── The input
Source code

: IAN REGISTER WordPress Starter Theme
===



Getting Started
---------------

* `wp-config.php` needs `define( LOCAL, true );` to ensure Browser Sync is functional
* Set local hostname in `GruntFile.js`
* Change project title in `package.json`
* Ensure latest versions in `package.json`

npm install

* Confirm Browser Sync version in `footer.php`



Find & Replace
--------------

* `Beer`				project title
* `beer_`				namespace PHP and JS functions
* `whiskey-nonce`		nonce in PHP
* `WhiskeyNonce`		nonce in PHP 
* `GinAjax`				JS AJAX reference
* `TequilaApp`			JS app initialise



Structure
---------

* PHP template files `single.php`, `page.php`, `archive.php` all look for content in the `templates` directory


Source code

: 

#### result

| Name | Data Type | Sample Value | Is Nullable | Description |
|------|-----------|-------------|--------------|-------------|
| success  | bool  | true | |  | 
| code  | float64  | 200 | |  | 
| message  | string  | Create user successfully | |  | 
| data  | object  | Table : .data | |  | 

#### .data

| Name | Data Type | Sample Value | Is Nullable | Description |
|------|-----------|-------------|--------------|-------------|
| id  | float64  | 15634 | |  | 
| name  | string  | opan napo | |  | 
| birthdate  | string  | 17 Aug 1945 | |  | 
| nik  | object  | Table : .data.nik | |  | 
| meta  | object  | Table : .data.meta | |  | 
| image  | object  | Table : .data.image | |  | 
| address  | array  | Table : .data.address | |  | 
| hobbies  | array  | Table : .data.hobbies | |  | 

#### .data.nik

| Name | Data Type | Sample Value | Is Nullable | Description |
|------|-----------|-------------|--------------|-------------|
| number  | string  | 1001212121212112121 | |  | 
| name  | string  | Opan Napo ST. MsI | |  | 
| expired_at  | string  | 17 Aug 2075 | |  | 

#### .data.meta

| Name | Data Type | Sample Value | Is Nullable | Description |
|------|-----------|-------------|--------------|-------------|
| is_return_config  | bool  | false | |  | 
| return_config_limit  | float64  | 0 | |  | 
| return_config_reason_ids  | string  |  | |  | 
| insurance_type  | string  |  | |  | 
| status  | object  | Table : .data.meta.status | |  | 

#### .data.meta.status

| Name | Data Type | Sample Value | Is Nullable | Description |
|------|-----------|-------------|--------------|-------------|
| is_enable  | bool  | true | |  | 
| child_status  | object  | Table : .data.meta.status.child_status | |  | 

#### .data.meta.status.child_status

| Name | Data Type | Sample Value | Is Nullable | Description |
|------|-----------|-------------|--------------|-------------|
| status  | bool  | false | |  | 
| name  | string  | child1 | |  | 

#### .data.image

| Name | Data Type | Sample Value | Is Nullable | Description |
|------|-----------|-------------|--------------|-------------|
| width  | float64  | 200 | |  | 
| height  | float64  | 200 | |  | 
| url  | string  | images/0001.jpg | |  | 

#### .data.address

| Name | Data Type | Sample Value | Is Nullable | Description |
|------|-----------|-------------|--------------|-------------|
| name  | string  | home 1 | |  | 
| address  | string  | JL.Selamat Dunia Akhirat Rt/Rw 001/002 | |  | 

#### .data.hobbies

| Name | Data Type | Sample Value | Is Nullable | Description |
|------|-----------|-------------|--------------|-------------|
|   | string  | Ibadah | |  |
────
* [Exercise requirements]: Find the lines above holding the word "Sync" and show them.

* [Reply]:
* `wp-config.php` needs `define( LOCAL, true );` to ensure Browser Sync is functional
* Confirm Browser Sync version in `footer.php`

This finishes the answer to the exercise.